Many marketers consider press releases to be one-size-fits-all proposition. Fortunately, smart publicity insiders know that such description is wrong. It is well-known that a press release should contain a 'hook', be written in an interesting and active manner and so on. But it has another side, which is often missed - you have to write proper press releases. Such thing as a 'one-size-fits-all' release does not exist because different occasions require different releases.
The News Release
Some PR practitioners are sure that 'news release' and 'press release' are interchangeable. Others use the term 'news releases' to describe the releases that carry actual news. Powerful, hard-hitting news releases are written about some occasions that occurred to the company, for example, a merge or winning some kind of award. Such news releases should be written in journalistic style (with the 3rd person language, no hyperbola and includes "what, where, why, why, when and how") with the usage of the 'inverted pyramid' (the most important information at the top).
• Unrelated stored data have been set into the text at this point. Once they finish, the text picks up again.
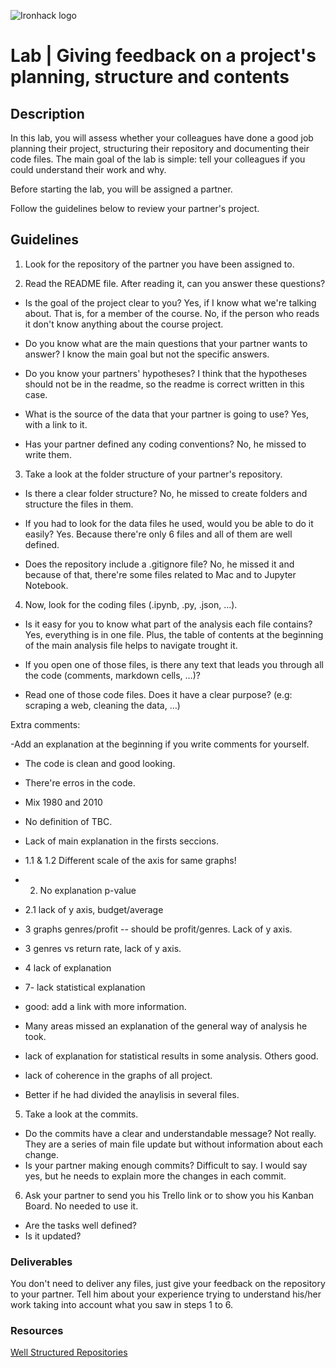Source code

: ![Ironhack logo](https://i.imgur.com/1QgrNNw.png)

# Lab | Giving feedback on a project's planning, structure and contents

## Description

In this lab, you will assess whether your colleagues have done a good job planning their project, structuring their repository and documenting their code files. The main goal of the lab is simple: tell your colleagues if you could understand their work and why. 

Before starting the lab, you will be assigned a partner. 

Follow the guidelines below to review your partner's project. 

## Guidelines

1) Look for the repository of the partner you have been assigned to.

2) Read the README file. After reading it, can you answer these questions?
  - Is the goal of the project clear to you?
  Yes, if I know what we're talking about. That is, for a member of the course.
  No, if the person who reads it don't know anything about the course project.
  
  - Do you know what are the main questions that your partner wants to answer?
  I know the main goal but not the specific answers. 
 
  - Do you know your partners' hypotheses?
  I think that the hypotheses should not be in the readme, so the readme is correct written in this case. 
  
  - What is the source of the data that your partner is going to use?
  Yes, with a link to it. 
  
  - Has your partner defined any coding conventions?
  No, he missed to write them.
  
3) Take a look at the folder structure of your partner's repository.
  - Is there a clear folder structure?
  No, he missed to create folders and structure the files in them. 
  
  - If you had to look for the data files he used, would you be able to do it easily?
  Yes. Because there're only 6 files and all of them are well defined.
  
  - Does the repository include a .gitignore file?
  No, he missed it and because of that, there're some files related to Mac and to Jupyter Notebook.
  
4) Now, look for the coding files (.ipynb, .py, .json, ...).
  - Is it easy for you to know what part of the analysis each file contains?
  Yes, everything is in one file. Plus, the table of contents at the beginning of the main analysis file helps to navigate trought it.
  
  
  
  
  - If you open one of those files, is there any text that leads you through all the code (comments, markdown cells, …)?
  - Read one of those code files. Does it have a clear purpose? (e.g: scraping a web, cleaning the data, …) 
 
 Extra comments: 
 
 -Add an explanation at the beginning if you write comments for yourself.  
 - The code is clean and good looking. 
 - There're erros in the code. 
 - Mix 1980 and 2010
 - No definition of TBC.
 - Lack of main explanation in the firsts seccions. 
 - 1.1 & 1.2 Different scale of the axis for same graphs!
 - 2. No explanation p-value
 - 2.1 lack of y axis, budget/average
 - 3 graphs genres/profit -- should be profit/genres. Lack of y axis.
 - 3 genres vs return rate, lack of y axis.
 - 4 lack of explanation
 - 7- lack statistical explanation
 - good: add a link with more information.
 
 - Many areas missed an explanation of the general way of analysis he took.
 - lack of explanation for statistical results in some analysis. Others good.
 - lack of coherence in the graphs of all project.
 - Better if he had divided the anaylisis in several files.
 
5) Take a look at the commits.
  - Do the commits have a clear and understandable message? 
  Not really. They are a series of main file update but without information about each change.
  - Is your partner making enough commits? 
  Difficult to say. I would say yes, but he needs to explain more the changes in each commit. 

6) Ask your partner to send you his Trello link or to show you his Kanban Board. 
No needed to use it. 
  - Are the tasks well defined?
  - Is it updated?
 
### Deliverables
You don't need to deliver any files, just give your feedback on the repository to your partner. Tell him about your experience trying to understand his/her work taking into account what you saw in steps 1 to 6.

### Resources

[Well Structured Repositories](https://stateofprogress.blog/well-structured-repositories-db63864a9a14)
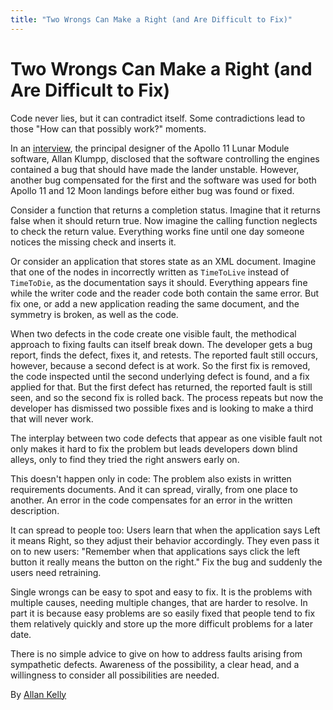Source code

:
```yaml
---
title: "Two Wrongs Can Make a Right (and Are Difficult to Fix)"
---
```


# Two Wrongs Can Make a Right (and Are Difficult to Fix)

Code never lies, but it can contradict itself. Some contradictions lead to those "How can that possibly work?" moments.

In an [interview](http://www.netjeff.com/humor/item.cgi?file=ApolloComputer), the principal designer of the Apollo 11 Lunar Module software, Allan Klumpp, disclosed that the software controlling the engines contained a bug that should have made the lander unstable. However, another bug compensated for the first and the software was used for both Apollo 11 and 12 Moon landings before either bug was found or fixed.

Consider a function that returns a completion status. Imagine that it returns false when it should return true. Now imagine the calling function neglects to check the return value. Everything works fine until one day someone notices the missing check and inserts it.

Or consider an application that stores state as an XML document. Imagine that one of the nodes in incorrectly written as `TimeToLive` instead of `TimeToDie`, as the documentation says it should. Everything appears fine while the writer code and the reader code both contain the same error. But fix one, or add a new application reading the same document, and the symmetry is broken, as well as the code.

When two defects in the code create one visible fault, the methodical approach to fixing faults can itself break down. The developer gets a bug report, finds the defect, fixes it, and retests. The reported fault still occurs, however, because a second defect is at work. So the first fix is removed, the code inspected until the second underlying defect is found, and a fix applied for that. But the first defect has returned, the reported fault is still seen, and so the second fix is rolled back. The process repeats but now the developer has dismissed two possible fixes and is looking to make a third that will never work.

The interplay between two code defects that appear as one visible fault not only makes it hard to fix the problem but leads developers down blind alleys, only to find they tried the right answers early on.

This doesn't happen only in code: The problem also exists in written requirements documents. And it can spread, virally, from one place to another. An error in the code compensates for an error in the written description.

It can spread to people too: Users learn that when the application says Left it means Right, so they adjust their behavior accordingly. They even pass it on to new users: "Remember when that applications says click the left button it really means the button on the right." Fix the bug and suddenly the users need retraining.

Single wrongs can be easy to spot and easy to fix. It is the problems with multiple causes, needing multiple changes, that are harder to resolve. In part it is because easy problems are so easily fixed that people tend to fix them relatively quickly and store up the more difficult problems for a later date.

There is no simple advice to give on how to address faults arising from sympathetic defects. Awareness of the possibility, a clear head, and a willingness to consider all possibilities are needed.

By [Allan Kelly](http://programmer.97things.oreilly.com/wiki/index.php/Allan_Kelly)
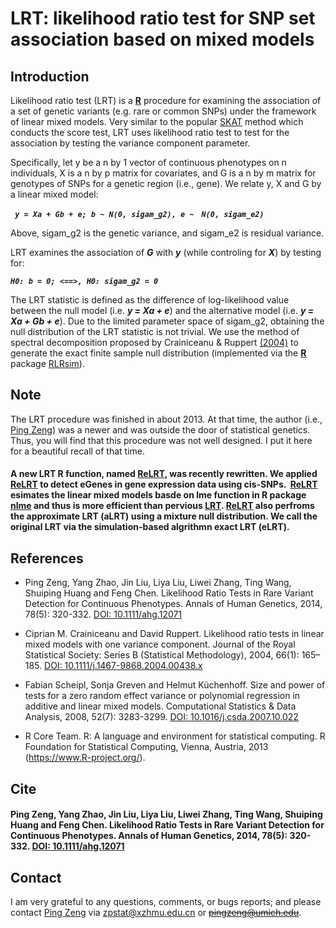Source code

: # LRT: likelihood ratio test for SNP set association based on mixed models

## Introduction
Likelihood ratio test (LRT) is a [**R**](https://cran.r-project.org/) procedure for examining the association of a set of genetic variants (e.g. rare or common SNPs) under the framework of linear mixed models. Very similar to the popular [SKAT](http://www.sciencedirect.com/science/article/pii/S0002929711002229?via%3Dihub) method which conducts the score test, LRT uses likelihood ratio test to test for the association by testing the variance component parameter. 

Specifically, let y be a n by 1 vector of continuous phenotypes on n individuals, X is a n by p matrix for covariates, and G is a n by m matrix for genotypes of SNPs for a genetic region (i.e., gene). We relate y, X and G by a linear mixed model:

***` y = Xa + Gb + e; b ~ N(0, sigam_g2), e ~　N(0, sigam_e2)　`***

Above, sigam_g2 is the genetic variance, and sigam_e2 is residual variance. 

LRT examines the association of ***G*** with ***y*** (while controling for ***X***) by testing for:

***` H0: b = 0; <==>, H0: sigam_g2 = 0 `***

The LRT statistic is defined as the difference of log-likelihood value between the null model (i.e. ***y = Xa + e***) and the alternative model (i.e. ***y = Xa + Gb + e***). Due to the limited parameter space of sigam_g2, obtaining the null distribution of the LRT statistic is not trivial. We use the method of spectral decomposition proposed by Crainiceanu & Ruppert [(2004)](http://onlinelibrary.wiley.com/wol1/doi/10.1111/j.1467-9868.2004.00438.x/abstract) to generate the exact finite sample null distribution (implemented via the [**R**](https://cran.r-project.org/) package [RLRsim](https://github.com/fabian-s/RLRsim)).


## Note
The LRT procedure was finished in about 2013. At that time, the author (i.e., [Ping Zeng](https://github.com/biostatpzeng)) was a newer and was outside the door of statistical genetics. Thus, you will find that this procedure was not well designed. I put it here for a beautiful recall of that time.

#### A new LRT R function, named [ReLRT](https://github.com/biostatpzeng/LRT/blob/master/ReLRT.R), was recently rewritten. We applied [ReLRT](https://github.com/biostatpzeng/LRT/blob/master/ReLRT.R) to detect eGenes in gene expression data using cis-SNPs.  [ReLRT](https://github.com/biostatpzeng/LRT/blob/master/ReLRT.R) esimates the linear mixed models basde on lme function in R package [nlme](https://cran.r-project.org/web/packages/nlme/index.html) and thus is more efficient than pervious [LRT](https://github.com/biostatpzeng/LRT/blob/master/LRT.R). [ReLRT](https://github.com/biostatpzeng/LRT/blob/master/ReLRT.R) also perfroms the approximate LRT (aLRT) using a mixture null distribution. We call the original LRT via the simulation-based algrithmn exact LRT (eLRT). 

## References
+ Ping Zeng, Yang Zhao, Jin Liu, Liya Liu, Liwei Zhang, Ting Wang, Shuiping Huang and Feng Chen. Likelihood Ratio Tests in Rare Variant Detection for Continuous Phenotypes. Annals of Human Genetics, 2014, 78(5): 320-332. [DOI: 10.1111/ahg.12071](http://onlinelibrary.wiley.com/wol1/doi/10.1111/ahg.12071/abstract) 

+ Ciprian M. Crainiceanu and David Ruppert. Likelihood ratio tests in linear mixed models with one variance component. Journal of the Royal Statistical Society: Series B (Statistical Methodology), 2004, 66(1): 165–185. [DOI: 10.1111/j.1467-9868.2004.00438.x](http://onlinelibrary.wiley.com/wol1/doi/10.1111/j.1467-9868.2004.00438.x/abstract) 

+ Fabian Scheipl, Sonja Greven and Helmut Küchenhoff. Size and power of tests for a zero random effect variance or polynomial regression in additive and linear mixed models. Computational Statistics & Data Analysis, 2008, 52(7): 3283-3299. [DOI: 10.1016/j.csda.2007.10.022](http://www.sciencedirect.com/science/article/pii/S0167947307004306)

+ R Core Team. R: A language and environment for statistical computing. R Foundation for Statistical Computing, Vienna, Austria, 2013 (https://www.R-project.org/). 

## Cite
#### Ping Zeng, Yang Zhao, Jin Liu, Liya Liu, Liwei Zhang, Ting Wang, Shuiping Huang and Feng Chen. Likelihood Ratio Tests in Rare Variant Detection for Continuous Phenotypes. Annals of Human Genetics, 2014, 78(5): 320-332. [DOI: 10.1111/ahg.12071](http://onlinelibrary.wiley.com/wol1/doi/10.1111/ahg.12071/abstract) 


## Contact
I am very grateful to any questions, comments, or bugs reports; and please contact [Ping Zeng](https://github.com/biostatpzeng) via zpstat@xzhmu.edu.cn or ~~pingzeng@umich.edu~~.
Executive Appointment Release
Most brief releases that tell that someone new is hired or promoted, find themselves on page 10, in the column like 'People on the Move'. In order to generate real publicity smart PR practitioners use the executive appointment release. They do not simply announce about hiring or promoting somebody, they explain why the company has done that. For example, "Jane Smith has been hired as the company's new director of sales" does not sound as interesting and newsworthy as "Jane Smith has been hired as the company's new director of sales because she came from a major online retailer and is planning to overhaul the sales system to compare with the state-of-the-art systems..." The structure of a traditional press release is also used here.
The Media Alert
Media alerts are delusively easy. It is in fact a note from a company to TV, radio, newspaper editors who decide whether to cover a certain part of news event. The aim of a media alert is to tell journalists (very promptly) about the event, how it should be covered and why the media needs to cover it at all. The structure of media alerts is the same as that of a standard press release: a headline, a body, and a contact information. The whole document should be built with a few paragraphs which begin with what and followed with a short description (for example, Cookie Fest 2000, a celebration of sweet-tooth), next paragraph when and then where. And then goes the key paragraph that will explain why this Cookie Fest should be covered. For example, "the event will be a visual fest with lots of new inventions, colours, active and exotic."